§ Your task: Rewrite the stretch from the line containing "name author: W. Bartram" through the end of the entries, changing every "collection date" to "date collected" and leaving everything else unchanged.

§ Entries shown:
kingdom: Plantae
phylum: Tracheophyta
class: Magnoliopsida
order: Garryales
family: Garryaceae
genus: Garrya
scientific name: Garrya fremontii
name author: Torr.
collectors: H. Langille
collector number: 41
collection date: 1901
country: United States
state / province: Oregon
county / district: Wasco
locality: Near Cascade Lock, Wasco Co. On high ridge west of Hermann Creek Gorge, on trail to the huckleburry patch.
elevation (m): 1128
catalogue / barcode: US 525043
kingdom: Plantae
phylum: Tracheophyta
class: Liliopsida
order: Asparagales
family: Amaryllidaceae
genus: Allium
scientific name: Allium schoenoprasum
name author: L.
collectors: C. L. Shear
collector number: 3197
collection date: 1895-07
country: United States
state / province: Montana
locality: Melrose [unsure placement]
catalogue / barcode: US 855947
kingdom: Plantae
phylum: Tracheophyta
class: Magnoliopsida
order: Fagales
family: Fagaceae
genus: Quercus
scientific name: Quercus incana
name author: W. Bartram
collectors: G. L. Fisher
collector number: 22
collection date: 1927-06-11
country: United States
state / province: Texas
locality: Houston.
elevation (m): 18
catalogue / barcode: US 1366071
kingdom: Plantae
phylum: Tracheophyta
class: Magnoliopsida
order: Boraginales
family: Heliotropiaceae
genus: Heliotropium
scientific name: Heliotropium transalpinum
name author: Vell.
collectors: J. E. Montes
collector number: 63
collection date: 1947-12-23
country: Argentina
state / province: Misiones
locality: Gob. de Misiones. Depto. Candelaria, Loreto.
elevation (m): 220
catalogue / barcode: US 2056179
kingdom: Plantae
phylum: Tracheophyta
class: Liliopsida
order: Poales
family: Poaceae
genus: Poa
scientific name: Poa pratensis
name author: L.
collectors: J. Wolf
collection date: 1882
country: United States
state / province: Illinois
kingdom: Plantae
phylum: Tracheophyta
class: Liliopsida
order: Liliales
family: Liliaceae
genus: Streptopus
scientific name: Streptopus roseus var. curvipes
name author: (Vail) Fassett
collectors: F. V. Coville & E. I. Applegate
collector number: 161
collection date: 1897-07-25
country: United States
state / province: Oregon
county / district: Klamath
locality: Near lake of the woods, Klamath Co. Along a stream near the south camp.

§ Solution:
name author: W. Bartram
collectors: G. L. Fisher
collector number: 22
date collected: 1927-06-11
country: United States
state / province: Texas
locality: Houston.
elevation (m): 18
catalogue / barcode: US 1366071
kingdom: Plantae
phylum: Tracheophyta
class: Magnoliopsida
order: Boraginales
family: Heliotropiaceae
genus: Heliotropium
scientific name: Heliotropium transalpinum
name author: Vell.
collectors: J. E. Montes
collector number: 63
date collected: 1947-12-23
country: Argentina
state / province: Misiones
locality: Gob. de Misiones. Depto. Candelaria, Loreto.
elevation (m): 220
catalogue / barcode: US 2056179
kingdom: Plantae
phylum: Tracheophyta
class: Liliopsida
order: Poales
family: Poaceae
genus: Poa
scientific name: Poa pratensis
name author: L.
collectors: J. Wolf
date collected: 1882
country: United States
state / province: Illinois
kingdom: Plantae
phylum: Tracheophyta
class: Liliopsida
order: Liliales
family: Liliaceae
genus: Streptopus
scientific name: Streptopus roseus var. curvipes
name author: (Vail) Fassett
collectors: F. V. Coville & E. I. Applegate
collector number: 161
date collected: 1897-07-25
country: United States
state / province: Oregon
county / district: Klamath
locality: Near lake of the woods, Klamath Co. Along a stream near the south camp.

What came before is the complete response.